Kompol Imam Zaidi Terlibat Narkoba, Argo Yuwono: Harus Dihukum Mati

Kadiv Humas Polri Irjen Pol Raden Prabowo Argo Yuwono. (Polri/Antara)

FAJAR.CO.ID, JAKARTA — Mabes Polri memberikan ancaman hukuman mati, terhadap anggota polri yang terlibat peredaran gelap narkotika jenis sabu.

Ancaman itu juga berlaku terhadap pelaku berpangkat Kompol yang bernama Imam Zaidi (55) yang terlibat peredaran barang haram tersebut.

“Oknum anggota yang terlibat peredaran barkoba harus dihukum mati,” kata Kadiv Humas Polri Argo Yuwono dalam keterangannya, Senin (26/10/2020).

Mantan Kabid Humas Polda Metro Jaya itu menuturkan, Kapolri sangat tegas bila ada anggota terlibat kasus narkoba.
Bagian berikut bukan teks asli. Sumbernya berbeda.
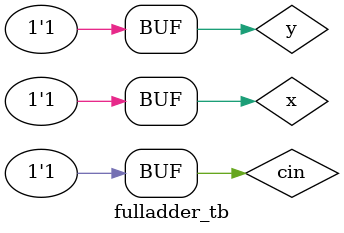
<source format=v>
module FULLADDER(a,b,cin,s,cout);
  input a,b,cin;
  output s,cout;
  
  wire w1,w2,w3,w4,w5,w6,w7;
  
  XOR sum_1(a,b,w1);
  XOR sum(cin,w1,s);
  
  AND a11(a,b,w2);
  AND a12(b,cin,w3);
  AND a13(cin,a,w4); 
  //or o1(cout,w2,w3,w4);
OR o11(w2,w3,w5);
OR o12(w4,w5,cout);

endmodule
  
module fulladder_tb;
  reg x,y,cin;
  wire s,cout;
  FULLADDER h1(x,y,cin,s,cout);
  initial
    begin
       x=0; y=0; cin=0;
     #50  x=0; y=0; cin=1;
     #50  x=0; y=1; cin=0;
     #50  x=0; y=1; cin=1;
     #50  x=1; y=0; cin=0;
     #50  x=1; y=0; cin=1;
     #50  x=1; y=1; cin=0;
     #50  x=1; y=1; cin=1;
     
   end
   
   
  initial
   $monitor("Time:%d, Value of x = %b, Value of y = %o, Value of cin = %b, Value of s=%d,Value of cout=%d", $time,x,y,cin,s,cout);
 endmodule

</source>
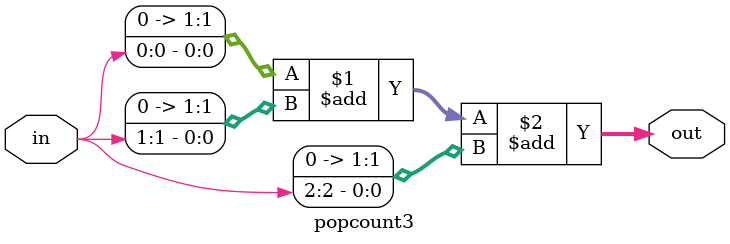
<source format=v>
module popcount3(	// file.cleaned.mlir:2:3
  input  [2:0] in,	// file.cleaned.mlir:2:27
  output [1:0] out	// file.cleaned.mlir:2:41
);

  assign out = {1'h0, in[0]} + {1'h0, in[1]} + {1'h0, in[2]};	// file.cleaned.mlir:3:14, :4:10, :5:10, :6:10, :7:10, :8:10, :9:10, :10:10, :11:5
endmodule


</source>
Pasalnya, anggot sendiri sudah mengetahui aturan serta undang- undang peredaran barang haram tersebut.

“Kapolri tegas (terhadap anggota terlibat narkoba) karena yang bersangkutan tahu undang-undang dan tahu hukum,” ungkapnya.

Sebelumnya, oknum polisi bernama Imam Zaidi (55), berpangkat Kompol yang berdinas di Direktorat Reserse Kriminal Umum (Ditreskrimum) Polda Riau ditangkap bersama seseorang bernama Hendry Winata (51) karena terlibat perdaran narkoba jenis sabu sebanyak 16 kg.

Mereka diamankan di Jalan Arengka/Soekarno Hatta, Kota Pekanbaru, Jumat (23/10/2020) sekitar pukul 20.00 WIB.

Keduanya menumpang mobil Opel Blazer, BM 1306 VW. Aksi kejar-kejaran pelaku dengan aparat kepolisian dari Direktorat Reserse Narkoba Polda Riau pun tak terhindarkan.

Imam Zaidi mengalami luka tembak dibagian lengan dan punggung. Sementara Hendry mengalami luka akibat terbentur.

Kedua tersangka lalu dibawa ke Rumah Sakit Bhayangkara Polda Riau untuk menjalani perawatan.